For a long time I had wanted to find some meerkat colonies and one of the best ways of getting to see these cute creatures is to join Uncharted Africa Safaris. This safari company owns and operates legendary places such as Jacks’s Camp and San Camp, but also Planet Baobab just outside Gweta. My first visit to Planet Baobab was in July 2004. Set in a grove of ancient baobab trees and run by the people from Gweta it is a basic, yet very stylish and wonderfully friendly place with a very good cuisine and what may be the best-stocked bar of the Kalahari. Taking a plunge in the large pool underneath one of the huge baobab trees on a sweltering afternoon certainly is one of the highlights of Planet Baobab. And then there are the sunsets. The trees and round cottages make for stunning silhouettes.
The pool at Planet Baobab :-)
Planet Baobab offers a variety of activities such as visits to Gweta village, traditional lunches on a cattle post and, of course, the sleep-outs in the Makgadikgadi salt pans during the dry winter and spring months. Visiting a wild meerkat colony on Ntwetwe Pan included. From here one can also endeavour to Kubu Island in the heart of the Makgadikgadi, or to Chapman’s Baobab, one of Africa’s largest and most iconic trees. The entrance to Nxai Pan National Park is about an hours drive away, on route to Maun.
The sleep-out was of course a superb experience. I remembered the dead quiet of the Magkadigkadi from trips in 2006 and 2008, but then I slept in roof-top tents on vehicles. Now it would just be a field bed on the open ground… It took about two hours by safari vehicle to reach a remote cattle post near Ntwetwe Pan, where we switched to ATVs (quad bikes) and carried on to a grassy fringe of the pans. Uncharted Africa Safaris habituates a meerkat colony. This is done not by interference, but simply by having a person being near the meerkats every day. The colony gets used to having humans on foot around and this makes it possible to get close to the animals as they move around outside their burrows.

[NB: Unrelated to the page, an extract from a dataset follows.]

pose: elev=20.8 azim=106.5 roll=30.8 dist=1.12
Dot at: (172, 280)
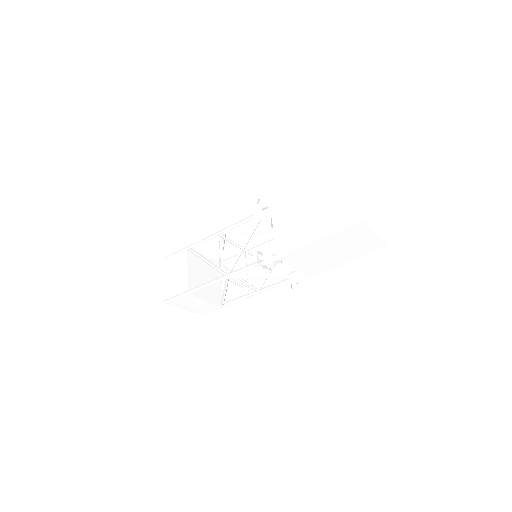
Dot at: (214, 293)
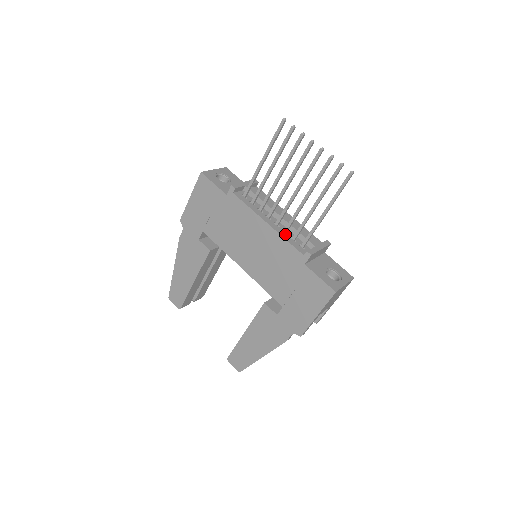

Guide and habituator with the meerkats at Ntwetwe Pan
Sunrise after a night under a billion stars at Magkadigkadi
We probably spent a good half hour with the meerkats before we had to leave to find our night quarter in the middle of nowhere. After a great barbeque supper I ended the day at the fire and I was the last of our group of four to retire. On the next day after an early breakfast we headed back to Planet Baobab where we arrived at around 09:00h, just in time to freshen up, pack and start making our way back to Maun, an easy two hour drive straight west.

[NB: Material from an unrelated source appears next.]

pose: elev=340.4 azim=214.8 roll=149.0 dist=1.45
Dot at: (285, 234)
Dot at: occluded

Air Botswana flight BP211 to Johannesburg was scheduled for departure at 13:55h and this gave us plenty of time to hand back the rental car, check in and then go for a farewell Windhoek Lager at Bon Arrivée café just outside the airport. Perfect to finish a great safari in northern Botswana.
Flight BP211 ready for boarding
I arranged this trip through Safari Specialists in Maun. Many thanks to Erica Wilson for her support in booking all the lodges, camps, transfer flights and rental car.